Nella foto Francesco Bonami (a destra) insieme al giovane Gary Carrion-Murayari
«Tutti dicono che curare una biennale d’arte è una questione di potere, beh, forse quella di Venezia, in quella del Whitney il potere non c’entra, per me è stata una questione di fiducia». Così esordisce alla conferenza stampa dello scorso 23 febbraio Francesco Bonami, primo curatore italiano , insieme al giovane Gary Carrion-Murayari, di una biennale americana.
«La sensazione è quella di appartenere all’America in un altro modo» continua, «uno State of Mind, ben rappresentato dalla Whitney Biennal 2010».
Arguta dunque la scelta di non avere un tema, ma solo una data: 2010 è sicuramente meno restrittivo e rischioso. Difficilmente qualcuno potrà criticare un artista di non rientrare in un periodo storico.
Con 2010, la Whitney Biennial vuole celebrare l’arte che ha preso forma nell’America del cambiamento. I lavori esposti saranno le risposte all’ansia e all’ottimismo degli anni precedenti.
«Questa biennale è più intima, personale. Quello che desidero è che ognuno comunichi con l’artista e costruisca il proprio dialogo con il lavoro esposto» continua il curatore «la selezione è avvenuta seguendo il mio ideale d’America, se fosse stata una selezione oggettiva vi sareste annoiati tutti! L’idea racchiude non solo il mio percorso, ma anche quello di tanti altri che hanno attraversato l’oceano attratti dall’immaginario degli Stati Uniti». E a proposito di attrazione fatale per l’America, per capire cosa intende Bonami con State of Mind salite al quarto piano e fermatevi davanti a “We Like America and America Likes Us”, l’opera con cui la collettiva Bruce High Quality Foundation ha partecipato a quest’edizione. Sul parabrezza di una vecchia 72 Cadillac Fleetwood, l’ambulanza di Ghost Busters per capirci, uno scorrere continuo di immagini iconiche. Tutto quello di cui l’America ci ha nutrito, privato, promesso, come in una relazione amorosa.
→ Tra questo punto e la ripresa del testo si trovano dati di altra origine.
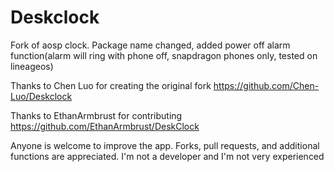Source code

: # Deskclock
Fork of aosp clock. Package name changed, added power off alarm function(alarm will ring with phone off, snapdragon phones only, tested on lineageos)

Thanks to Chen Luo for creating the original fork https://github.com/Chen-Luo/Deskclock

Thanks to EthanArmbrust for contributing  https://github.com/EthanArmbrust/DeskClock

Anyone is welcome to improve the app. Forks, pull requests, and additional functions are appreciated.
I'm not a developer and I'm not very experienced
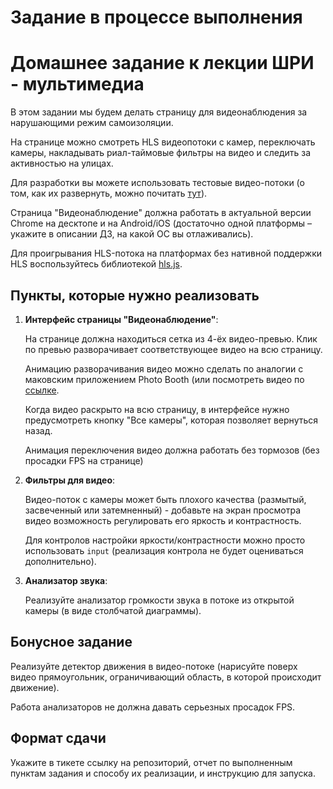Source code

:# Задание в процессе выполнения

# Домашнее задание к лекции ШРИ - мультимедиа

В этом задании мы будем делать страницу для видеонаблюдения за нарушающими режим самоизоляции.

На странице можно смотреть HLS видеопотоки с камер, переключать камеры,
накладывать риал-таймовые фильтры на видео и следить за активностью на улицах.

Для разработки вы можете использовать тестовые видео-потоки
(о том, как их развернуть, можно почитать [тут](streams/README.md)).

Страница "Видеонаблюдение" должна работать в актуальной версии Chrome на десктопе и
на Android/iOS (достаточно одной платформы – укажите в описании ДЗ, на какой ОС вы отлаживались).

Для проигрывания HLS-потока на платформах без нативной поддержки HLS воспользуйтесь библиотекой [hls.js](https://github.com/video-dev/hls.js/).

## Пункты, которые нужно реализовать

1. **Интерфейс страницы "Видеонаблюдение"**:

   На странице должна находиться сетка из 4-ёх видео-превью.
   Клик по превью разворачивает соответствующее видео на всю страницу.

   Анимацию разворачивания видео можно сделать по аналогии с маковским приложением
   Photo Booth (или посмотреть видео по [ссылке](https://yadi.sk/i/shdHcVlkd_BO1w]).

   Когда видео раскрыто на всю страницу, в интерфейсе нужно предусмотреть кнопку
   "Все камеры", которая позволяет вернуться назад.

   Анимация переключения видео должна работать без тормозов (без просадки FPS на странице)

2. **Фильтры для видео**:

   Видео-поток с камеры может быть плохого качества (размытый, засвеченный или затемненный) - добавьте на экран просмотра видео
   возможность регулировать его яркость и контрастность.

   Для контролов настройки яркости/контрастности можно просто использовать `input` (реализация контрола не будет оцениваться дополнительно).

3. **Анализатор звука**:

   Реализуйте анализатор громкости звука в потоке из открытой камеры (в виде столбчатой диаграммы).

## Бонусное задание

Реализуйте детектор движения в видео-потоке (нарисуйте поверх видео прямоугольник, ограничивающий область, в которой происходит движение).

Работа анализаторов не должна давать серьезных просадок FPS.

## Формат сдачи

Укажите в тикете ссылку на репозиторий, отчет по выполненным пунктам задания и способу их реализации, и инструкцию для запуска.
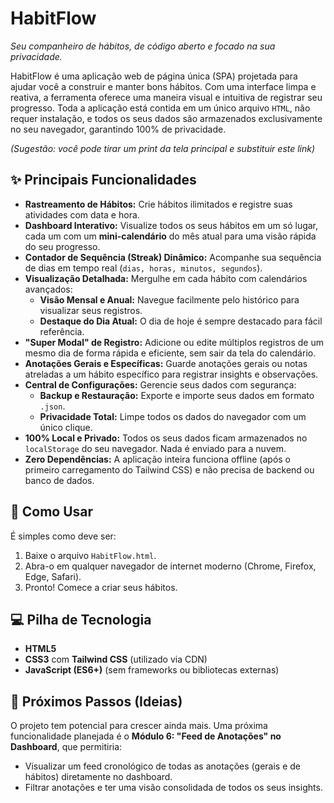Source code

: # HabitFlow

*Seu companheiro de hábitos, de código aberto e focado na sua privacidade.*

HabitFlow é uma aplicação web de página única (SPA) projetada para ajudar você a construir e manter bons hábitos. Com uma interface limpa e reativa, a ferramenta oferece uma maneira visual e intuitiva de registrar seu progresso. Toda a aplicação está contida em um único arquivo `HTML`, não requer instalação, e todos os seus dados são armazenados exclusivamente no seu navegador, garantindo 100% de privacidade.

*(Sugestão: você pode tirar um print da tela principal e substituir este link)*

## ✨ Principais Funcionalidades

  - **Rastreamento de Hábitos:** Crie hábitos ilimitados e registre suas atividades com data e hora.
  - **Dashboard Interativo:** Visualize todos os seus hábitos em um só lugar, cada um com um **mini-calendário** do mês atual para uma visão rápida do seu progresso.
  - **Contador de Sequência (Streak) Dinâmico:** Acompanhe sua sequência de dias em tempo real (`dias, horas, minutos, segundos`).
  - **Visualização Detalhada:** Mergulhe em cada hábito com calendários avançados:
      - **Visão Mensal e Anual:** Navegue facilmente pelo histórico para visualizar seus registros.
      - **Destaque do Dia Atual:** O dia de hoje é sempre destacado para fácil referência.
  - **"Super Modal" de Registro:** Adicione ou edite múltiplos registros de um mesmo dia de forma rápida e eficiente, sem sair da tela do calendário.
  - **Anotações Gerais e Específicas:** Guarde anotações gerais ou notas atreladas a um hábito específico para registrar insights e observações.
  - **Central de Configurações:** Gerencie seus dados com segurança:
      - **Backup e Restauração:** Exporte e importe seus dados em formato `.json`.
      - **Privacidade Total:** Limpe todos os dados do navegador com um único clique.
  - **100% Local e Privado:** Todos os seus dados ficam armazenados no `localStorage` do seu navegador. Nada é enviado para a nuvem.
  - **Zero Dependências:** A aplicação inteira funciona offline (após o primeiro carregamento do Tailwind CSS) e não precisa de backend ou banco de dados.

## 🚀 Como Usar

É simples como deve ser:

1.  Baixe o arquivo `HabitFlow.html`.
2.  Abra-o em qualquer navegador de internet moderno (Chrome, Firefox, Edge, Safari).
3.  Pronto\! Comece a criar seus hábitos.

## 💻 Pilha de Tecnologia

  - **HTML5**
  - **CSS3** com **Tailwind CSS** (utilizado via CDN)
  - **JavaScript (ES6+)** (sem frameworks ou bibliotecas externas)

## 🔮 Próximos Passos (Ideias)

O projeto tem potencial para crescer ainda mais. Uma próxima funcionalidade planejada é o **Módulo 6: "Feed de Anotações" no Dashboard**, que permitiria:

  - Visualizar um feed cronológico de todas as anotações (gerais e de hábitos) diretamente no dashboard.
  - Filtrar anotações e ter uma visão consolidada de todos os seus insights.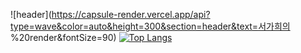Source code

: ![header](https://capsule-render.vercel.app/api?type=wave&color=auto&height=300&section=header&text=서가희의 %20render&fontSize=90)
[![Top Langs](https://github-readme-stats.vercel.app/api/top-langs/?username=anuraghazra)](https://github.com/seokahi/seokahi/edit/main/README.md)
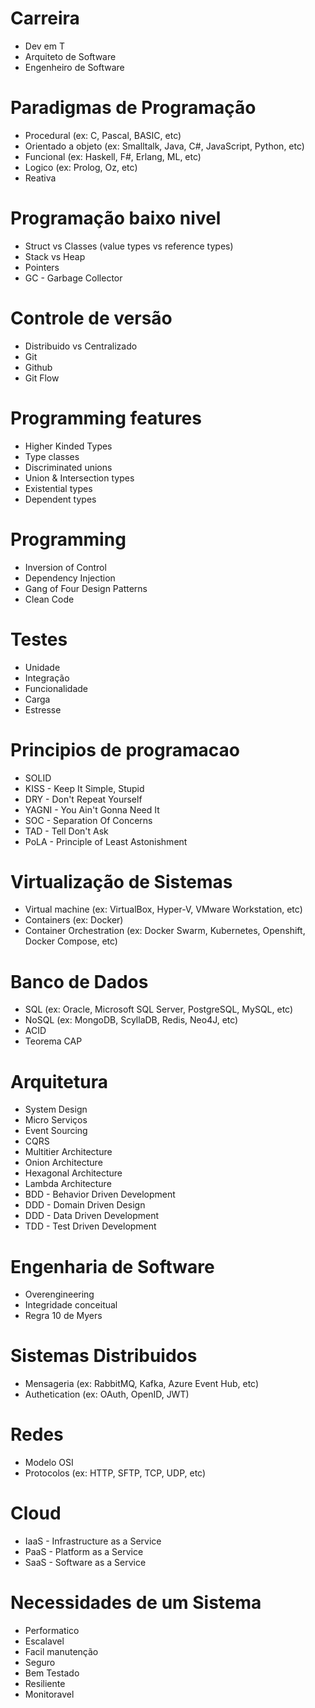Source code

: # Carreira
- Dev em T
- Arquiteto de Software
- Engenheiro de Software

# Paradigmas de Programação
- Procedural (ex: C, Pascal, BASIC, etc)
- Orientado a objeto (ex: Smalltalk, Java, C#, JavaScript, Python, etc)
- Funcional (ex: Haskell, F#, Erlang, ML, etc)
- Logico (ex: Prolog, Oz, etc)
- Reativa 

# Programação baixo nivel
- Struct vs Classes (value types vs reference types)
- Stack vs Heap
- Pointers
- GC - Garbage Collector

# Controle de versão
- Distribuido vs Centralizado
- Git
- Github
- Git Flow

# Programming features
- Higher Kinded Types
- Type classes
- Discriminated unions
- Union & Intersection types
- Existential types
- Dependent types

# Programming 
- Inversion of Control
- Dependency Injection
- Gang of Four Design Patterns
- Clean Code

# Testes
- Unidade
- Integração
- Funcionalidade
- Carga
- Estresse

# Principios de programacao
- SOLID
- KISS - Keep It Simple, Stupid
- DRY - Don't Repeat Yourself
- YAGNI - You Ain't Gonna Need It
- SOC - Separation Of Concerns
- TAD - Tell Don't Ask
- PoLA - Principle of Least Astonishment

# Virtualização de Sistemas
- Virtual machine (ex: VirtualBox, Hyper-V, VMware Workstation, etc)
- Containers (ex: Docker)
- Container Orchestration (ex: Docker Swarm, Kubernetes, Openshift, Docker Compose, etc)

# Banco de Dados
- SQL (ex: Oracle, Microsoft SQL Server, PostgreSQL, MySQL, etc)
- NoSQL (ex: MongoDB, ScyllaDB, Redis, Neo4J, etc)
- ACID
- Teorema CAP

# Arquitetura
- System Design
- Micro Serviços
- Event Sourcing
- CQRS
- Multitier Architecture
- Onion Architecture
- Hexagonal Architecture
- Lambda Architecture
- BDD - Behavior Driven Development
- DDD - Domain Driven Design
- DDD - Data Driven Development
- TDD - Test Driven Development

# Engenharia de Software
- Overengineering 
- Integridade conceitual
- Regra 10 de Myers

# Sistemas Distribuidos
- Mensageria (ex: RabbitMQ, Kafka, Azure Event Hub, etc)
- Authetication (ex: OAuth, OpenID, JWT)

# Redes
- Modelo OSI
- Protocolos (ex: HTTP, SFTP, TCP, UDP, etc)

# Cloud
- IaaS - Infrastructure as a Service
- PaaS - Platform as a Service
- SaaS - Software as a Service

# Necessidades de um Sistema
- Performatico
- Escalavel
- Facil manutenção
- Seguro
- Bem Testado
- Resiliente
- Monitoravel
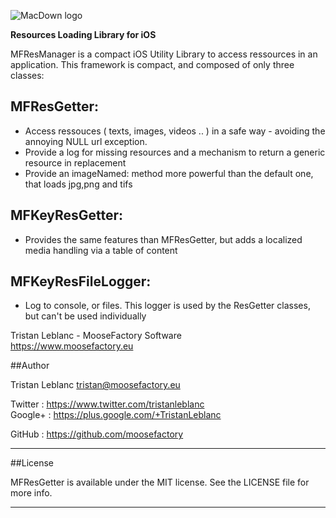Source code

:![MacDown logo](https://www.moosefactory.eu/resources/MooseFactoryRoundLogo.png)

**Resources Loading Library for iOS**

MFResManager is a compact iOS Utility Library to access ressources in an application.
This framework is compact, and composed of only three classes:

MFResGetter:
---------------
- Access ressouces ( texts, images, videos .. ) in a safe way - avoiding the annoying NULL url exception.
- Provide a log for missing resources and a mechanism to return a generic resource in replacement
- Provide an imageNamed: method more powerful than the default one, that loads jpg,png and tifs

MFKeyResGetter:
---------------
- Provides the same features than MFResGetter, but adds a localized media handling via a table of content

MFKeyResFileLogger:
---------------
- Log to console, or files. This logger is used by the ResGetter classes, but can't be used individually


Tristan Leblanc - MooseFactory Software  
<https://www.moosefactory.eu>

##Author

Tristan Leblanc <tristan@moosefactory.eu>

Twitter     :	<https://www.twitter.com/tristanleblanc>  
Google+     :	<https://plus.google.com/+TristanLeblanc>  

GitHub       :   <https://github.com/moosefactory>


***

##License

MFResGetter is available under the MIT license. See the LICENSE file for more info.

***
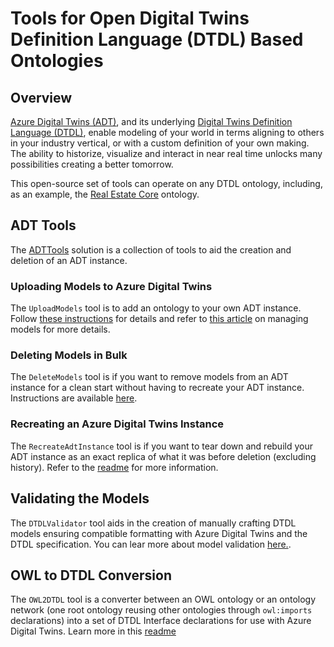# Tools for Open Digital Twins Definition Language (DTDL) Based Ontologies

## Overview

[Azure Digital Twins (ADT)](https://azure.microsoft.com/en-us/services/digital-twins/), and its underlying [Digital Twins Definition Language (DTDL)](https://github.com/Azure/opendigitaltwins-dtdl), enable modeling of your world in terms aligning to others in your industry vertical, or with a custom definition of your own making. The ability to historize, visualize and interact in near real time unlocks many possibilities creating a better tomorrow.

This open-source set of tools can operate on any DTDL ontology, including, as an example, the [Real Estate Core](https://github.com/RealEstateCore/rec) ontology.

## ADT Tools

The [ADTTools](./ADTTools/Readme.md) solution is a collection of tools to aid the creation and deletion of an ADT instance.

### Uploading Models to Azure Digital Twins

The `UploadModels` tool is to add an ontology to your own ADT instance. Follow [these instructions](./ADTTools/Readme.md#uploadmodels) for details and refer to [this article](https://docs.microsoft.com/en-us/azure/digital-twins/how-to-manage-model) on managing models for more details.

### Deleting Models in Bulk

The `DeleteModels` tool is if you want to remove models from an ADT instance for a clean start without having to recreate your ADT instance. Instructions are available [here](./ADTTools/Readme.md#deletemodels).

### Recreating an Azure Digital Twins Instance

The `RecreateAdtInstance` tool is if you want to tear down and rebuild your ADT instance as an exact replica of what it was before deletion (excluding history). Refer to the [readme](./ADTTools/RecreateAdtInstance/README.md) for more information.

## Validating the Models

The `DTDLValidator` tool aids in the creation of manually crafting DTDL models ensuring compatible formatting with Azure Digital Twins and the DTDL specification. You can lear more about model validation [here.](https://learn.microsoft.com/en-us/azure/digital-twins/concepts-models#validate-models).

## OWL to DTDL Conversion

The `OWL2DTDL` tool is a converter between an OWL ontology or an ontology network (one root ontology reusing other ontologies through `owl:imports` declarations) into a set of DTDL Interface declarations for use with Azure Digital Twins. Learn more in this [readme](./OWL2DTDL/README.md)
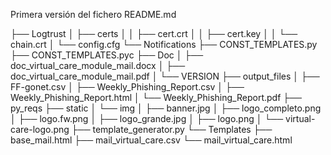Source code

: Primera versión del fichero README.md

├── Logtrust
│   ├── certs
│   │   ├── cert.crt
│   │   ├── cert.key
│   │   └── chain.crt
│   └── config.cfg
└── Notifications
    ├── CONST_TEMPLATES.py
    ├── CONST_TEMPLATES.pyc
    ├── Doc
    │   ├── doc_virtual_care_module_mail.docx
    │   ├── doc_virtual_care_module_mail.pdf
    │   └── VERSION
    ├── output_files
    │   ├── FF-gonet.csv
    │   ├── Weekly_Phishing_Report.csv
    │   ├── Weekly_Phishing_Report.html
    │   └── Weekly_Phishing_Report.pdf
    ├── py_reqs
    ├── static
    │   └── img
    │       ├── banner.jpg
    │       ├── logo_completo.png
    │       ├── logo.fw.png
    │       ├── logo_grande.jpg
    │       ├── logo.png
    │       └── virtual-care-logo.png
    ├── template_generator.py
    └── Templates
        ├── base_mail.html
        ├── mail_virtual_care.csv
        └── mail_virtual_care.html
«La percezione dell’America è multiforme» aggiunge Bonami «dalla dimensione privata e intima all’eccesso di democrazia, della prateria americana al backyard di un appartamento». Senza privilegiare medium o stili estetici, Bonami ha dato via libera all’assemblamento di generi. Ogni piano ha un mood differente. Dal video alla fotografia, dalla scultura al disegno, installazione, performance. Da gesti individuali a incontri improvvisi, storie intime, personali. «Con questa biennale mi piaceva rappresentare questa tanto discussa America, passando attraverso tutti i suoi contrasti» conclude il curatore, aprendo al numeroso pubblico la tanto attesa mostra.